* [Reading passage]
--

Published by sethmlarson about 3 years ago

Added

  • Added support for DataFrame.iterrows() and DataFrame.itertuples() (#380, contributed by @kxbin)

Performance

  • Simplified result collectors to increase performance transforming Elasticsearch results to pandas (#378, contributed by @V1NAY8)
  • Changed search pagination function to yield batches of hits (#379)
eland - 7.14.0b1

Published by sethmlarson about 3 years ago

Added

  • Added support for Pandas 1.3.x (#362, contributed by @V1NAY8)
  • Added support for LightGBM 3.x (#362, contributed by @V1NAY8)
  • Added DataFrame.idxmax() and DataFrame.idxmin() methods (#353, contributed by @V1NAY8)
  • Added type hints to eland.ndframe and eland.operations (#366, contributed by @V1NAY8)

Removed

  • Removed support for Pandas <1.2 (#364)
  • Removed support for Python 3.6 to match Pandas (#364)

Changed

  • Changed paginated search function to use Point-in-Time and Search After features instead of Scroll when connected to Elasticsearch 7.12+ (#370 and #376, contributed by @V1NAY8)

--

* [Given material]
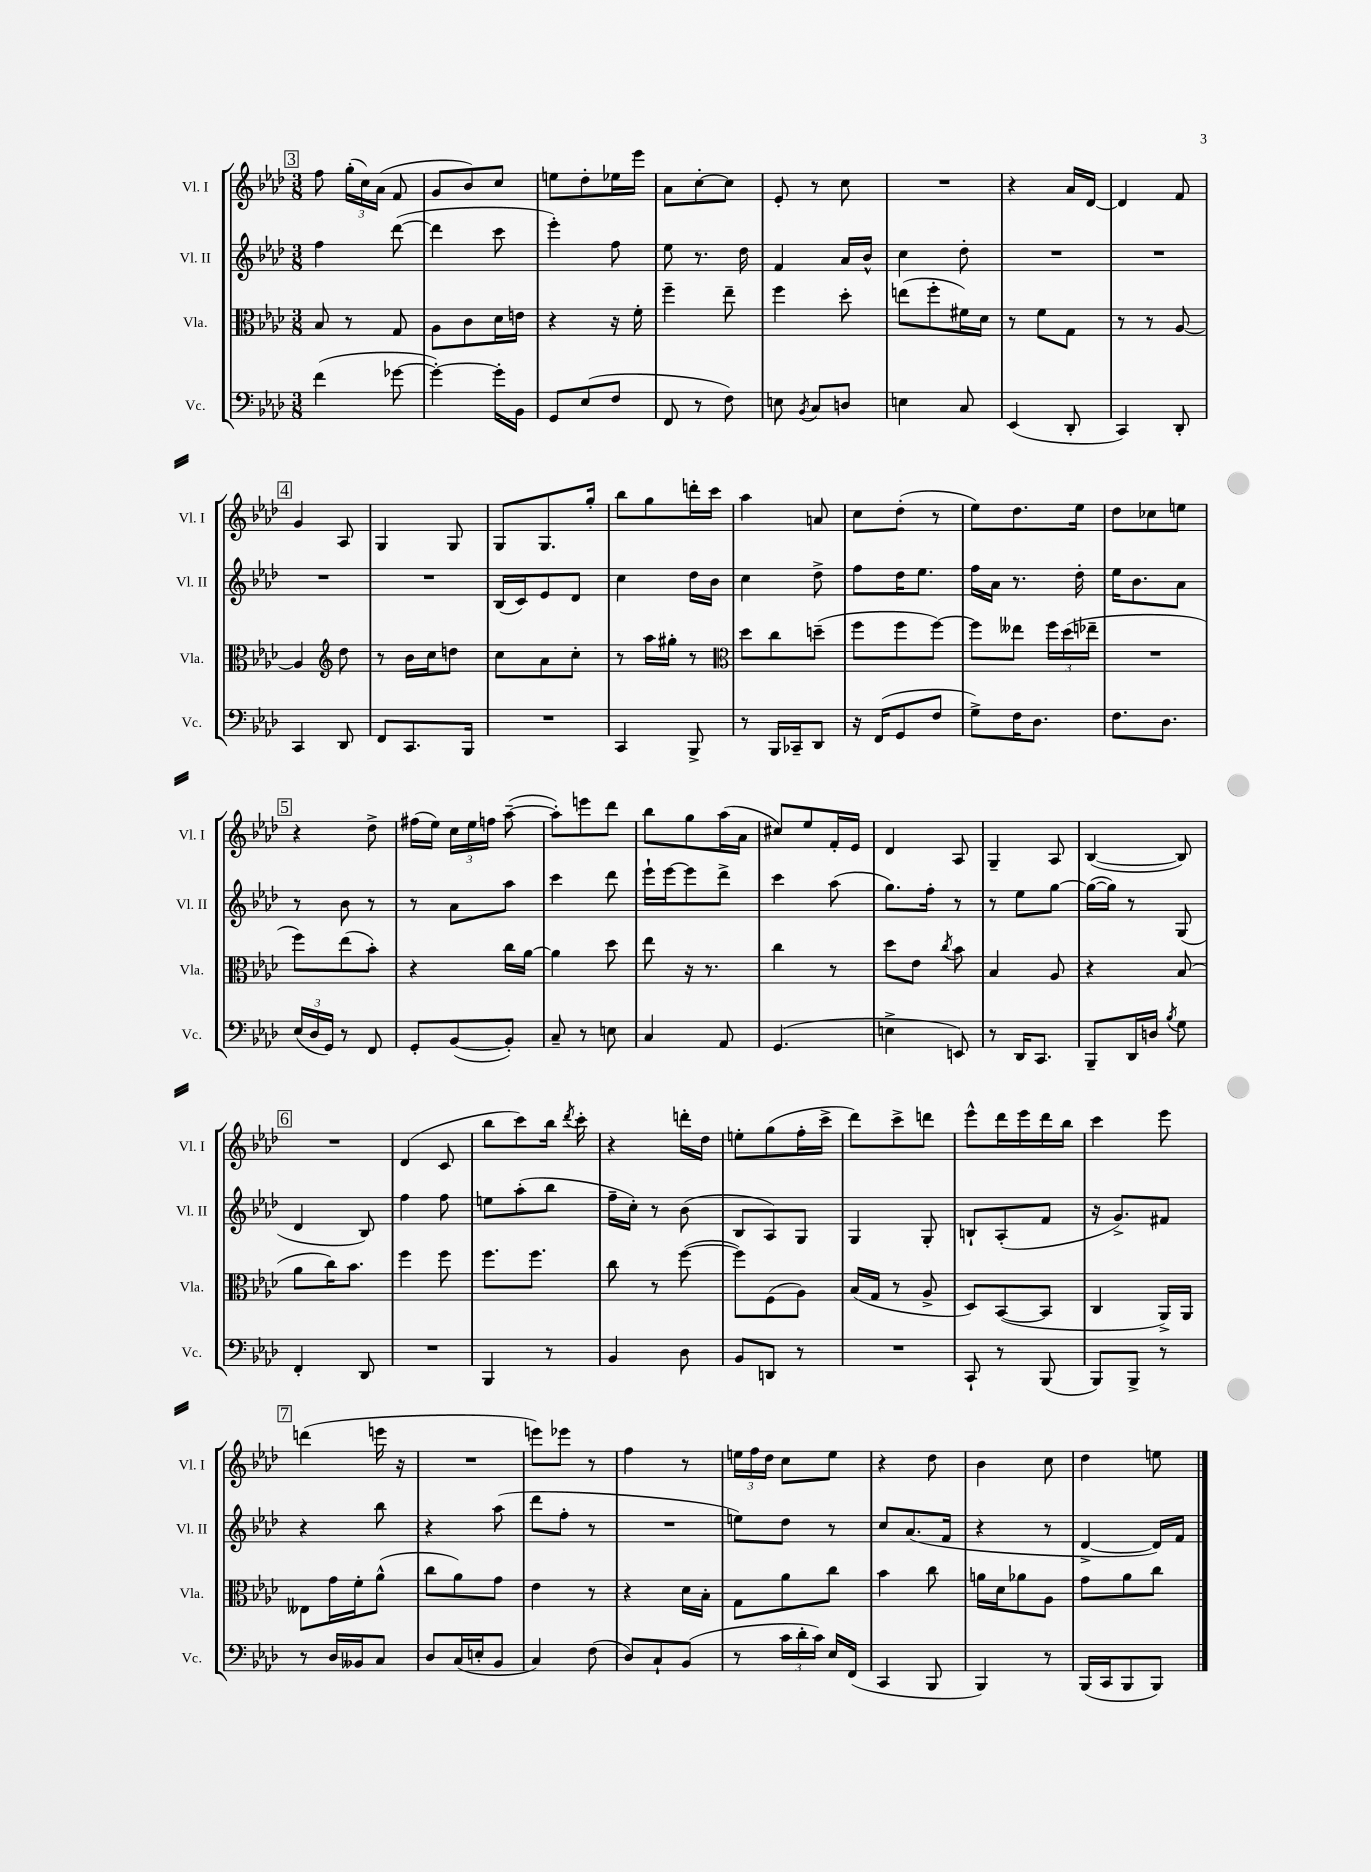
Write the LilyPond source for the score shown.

--

* [To do]
(1) List every DataFrame method that the eland release notes above say was added.
(2) Extend the eland release notes, picking up after their final entry.

* [Task results]
(1) DataFrame.iterrows(), DataFrame.itertuples(), DataFrame.idxmax(), DataFrame.idxmin()

(2)
  • Optimized the FieldMappings.aggregate_field_name() method (#373, contributed by @V1NAY8)
eland - 7.13.0b1

Published by sethmlarson over 3 years ago

Added

  • Added DataFrame.quantile(), Series.quantile(), and DataFrameGroupBy.quantile() aggregations (#318 and #356, contributed by @V1NAY8)

Changed

  • Changed the error raised when es_index_pattern doesn't point to any indices to be more user-friendly (#346)

Fixed

  • Fixed a warning about conflicting field types when wildcards are used in es_index_pattern (#346)
  • Fixed sorting when using DataFrame.groupby() with dropna (#322, contributed by @V1NAY8)
  • Fixed deprecated usage numpy.int in favor of numpy.int_ (#354, contributed by @V1NAY8)